[Exercise brief]
Nothing should differ between your answer and the records below.

==== Records provided

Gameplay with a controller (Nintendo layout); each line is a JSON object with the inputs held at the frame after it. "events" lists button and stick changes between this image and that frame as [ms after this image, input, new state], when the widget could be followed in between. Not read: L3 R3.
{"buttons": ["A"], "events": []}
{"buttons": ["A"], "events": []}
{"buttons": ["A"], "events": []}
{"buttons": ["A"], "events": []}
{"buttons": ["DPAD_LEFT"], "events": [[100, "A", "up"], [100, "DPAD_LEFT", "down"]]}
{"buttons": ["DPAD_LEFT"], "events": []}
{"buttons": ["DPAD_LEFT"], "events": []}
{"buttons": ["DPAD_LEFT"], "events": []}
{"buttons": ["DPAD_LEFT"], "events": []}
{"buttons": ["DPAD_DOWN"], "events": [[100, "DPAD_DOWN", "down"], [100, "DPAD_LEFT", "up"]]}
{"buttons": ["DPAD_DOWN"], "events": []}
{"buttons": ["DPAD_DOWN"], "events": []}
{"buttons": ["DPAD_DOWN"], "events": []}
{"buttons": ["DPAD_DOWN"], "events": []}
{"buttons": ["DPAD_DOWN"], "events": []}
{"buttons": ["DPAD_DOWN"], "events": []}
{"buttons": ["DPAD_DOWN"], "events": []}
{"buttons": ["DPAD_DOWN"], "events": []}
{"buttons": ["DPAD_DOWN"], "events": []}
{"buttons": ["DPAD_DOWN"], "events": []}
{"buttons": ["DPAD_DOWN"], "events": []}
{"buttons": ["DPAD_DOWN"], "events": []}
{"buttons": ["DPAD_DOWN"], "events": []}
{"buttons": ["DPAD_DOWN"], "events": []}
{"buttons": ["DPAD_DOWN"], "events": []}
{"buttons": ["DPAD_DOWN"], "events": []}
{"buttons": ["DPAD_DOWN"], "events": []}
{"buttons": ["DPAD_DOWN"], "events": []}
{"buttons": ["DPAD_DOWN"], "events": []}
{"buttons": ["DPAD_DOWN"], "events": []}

========

[Exercise answer]
Gameplay with a controller (Nintendo layout); each line is a JSON object with the inputs held at the frame after it. "events" lists button and stick changes between this image and that frame as [ms after this image, input, new state], when the widget could be followed in between. Not read: L3 R3.
{"buttons": ["A"], "events": []}
{"buttons": ["A"], "events": []}
{"buttons": ["A"], "events": []}
{"buttons": ["A"], "events": []}
{"buttons": ["DPAD_LEFT"], "events": [[100, "A", "up"], [100, "DPAD_LEFT", "down"]]}
{"buttons": ["DPAD_LEFT"], "events": []}
{"buttons": ["DPAD_LEFT"], "events": []}
{"buttons": ["DPAD_LEFT"], "events": []}
{"buttons": ["DPAD_LEFT"], "events": []}
{"buttons": ["DPAD_DOWN"], "events": [[100, "DPAD_DOWN", "down"], [100, "DPAD_LEFT", "up"]]}
{"buttons": ["DPAD_DOWN"], "events": []}
{"buttons": ["DPAD_DOWN"], "events": []}
{"buttons": ["DPAD_DOWN"], "events": []}
{"buttons": ["DPAD_DOWN"], "events": []}
{"buttons": ["DPAD_DOWN"], "events": []}
{"buttons": ["DPAD_DOWN"], "events": []}
{"buttons": ["DPAD_DOWN"], "events": []}
{"buttons": ["DPAD_DOWN"], "events": []}
{"buttons": ["DPAD_DOWN"], "events": []}
{"buttons": ["DPAD_DOWN"], "events": []}
{"buttons": ["DPAD_DOWN"], "events": []}
{"buttons": ["DPAD_DOWN"], "events": []}
{"buttons": ["DPAD_DOWN"], "events": []}
{"buttons": ["DPAD_DOWN"], "events": []}
{"buttons": ["DPAD_DOWN"], "events": []}
{"buttons": ["DPAD_DOWN"], "events": []}
{"buttons": ["DPAD_DOWN"], "events": []}
{"buttons": ["DPAD_DOWN"], "events": []}
{"buttons": ["DPAD_DOWN"], "events": []}
{"buttons": ["DPAD_DOWN"], "events": []}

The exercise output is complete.